WHAT YOU HAVE TO DO » Pull out every line of the material below that contains the word "text".

DATASET ENTRIES »
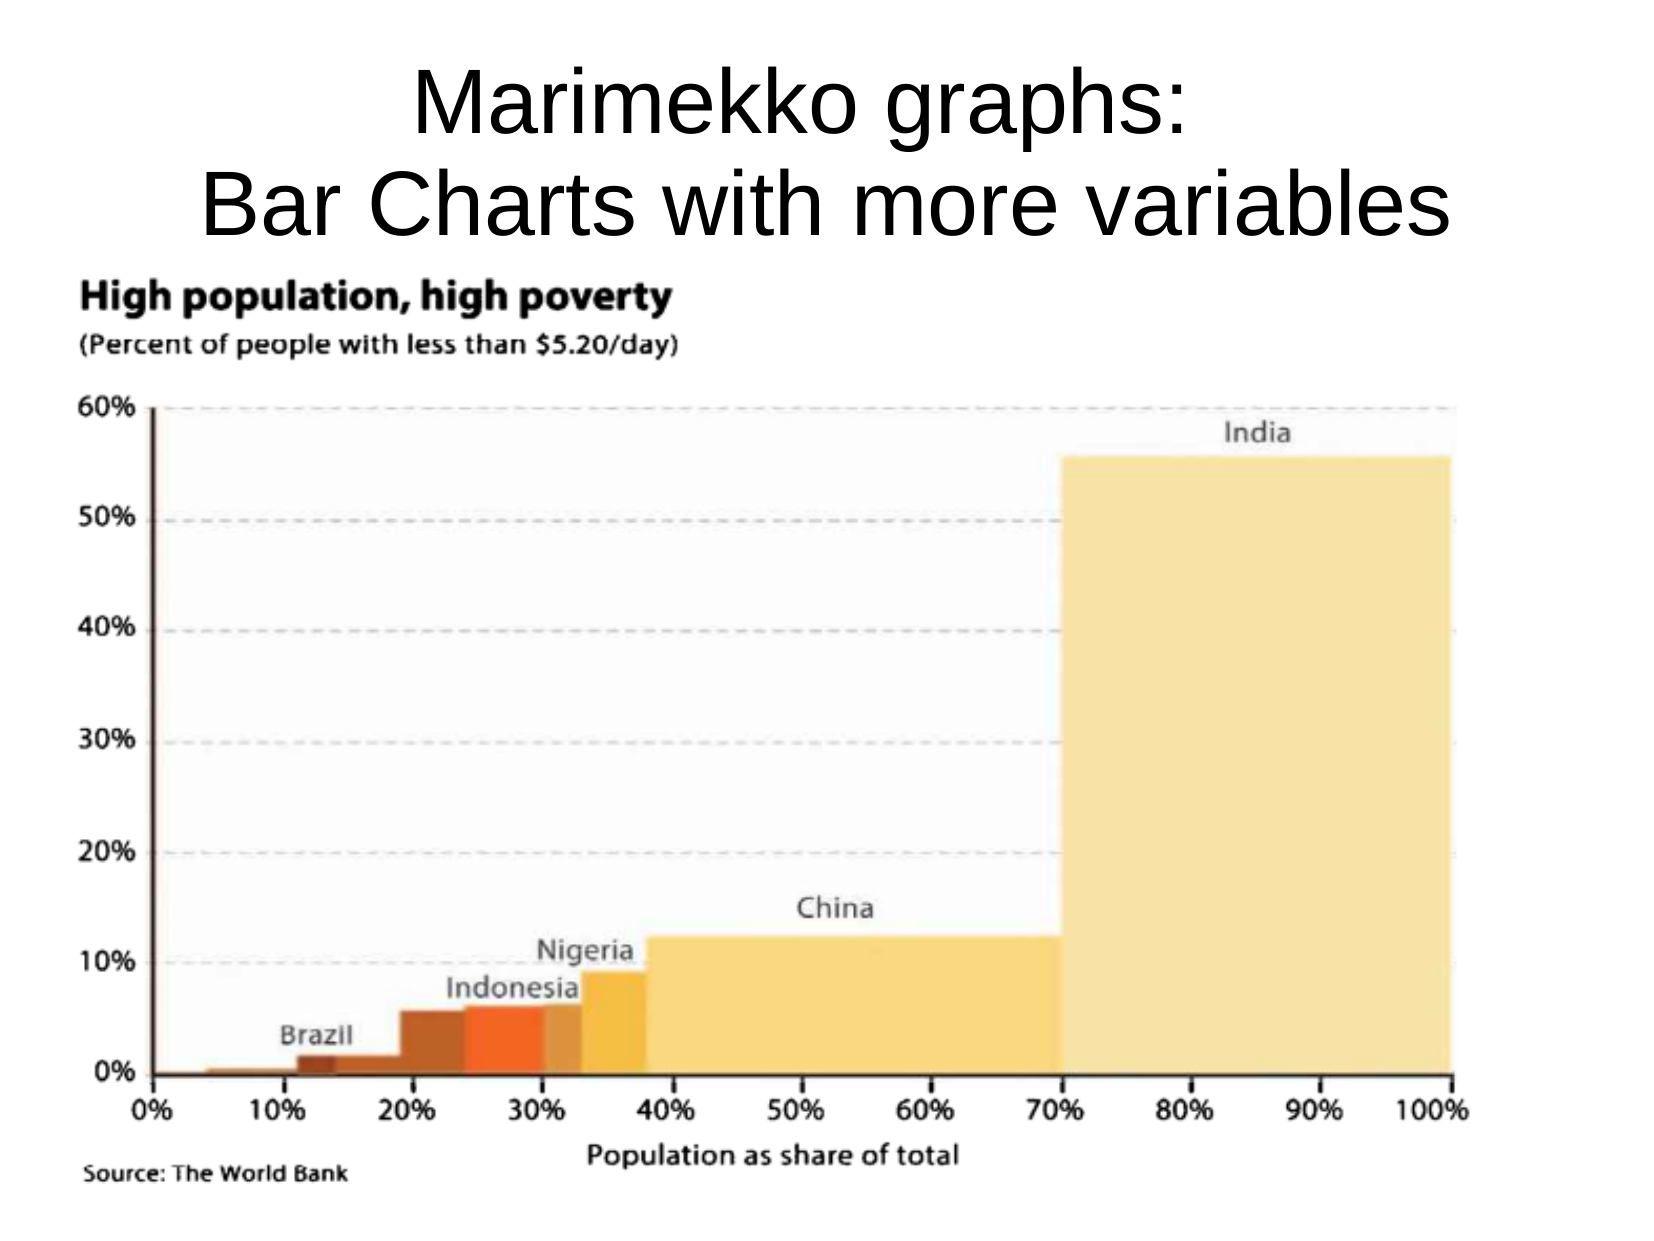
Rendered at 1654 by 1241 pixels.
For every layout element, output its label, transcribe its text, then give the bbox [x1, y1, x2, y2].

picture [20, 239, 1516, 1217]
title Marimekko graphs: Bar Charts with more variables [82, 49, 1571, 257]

* * *

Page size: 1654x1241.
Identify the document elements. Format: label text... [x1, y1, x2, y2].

TASK OUTPUT »
For every layout element, output its label, transcribe its text, then give the bbox [x1, y1, x2, y2].
Identify the document elements. Format: label text... [x1, y1, x2, y2].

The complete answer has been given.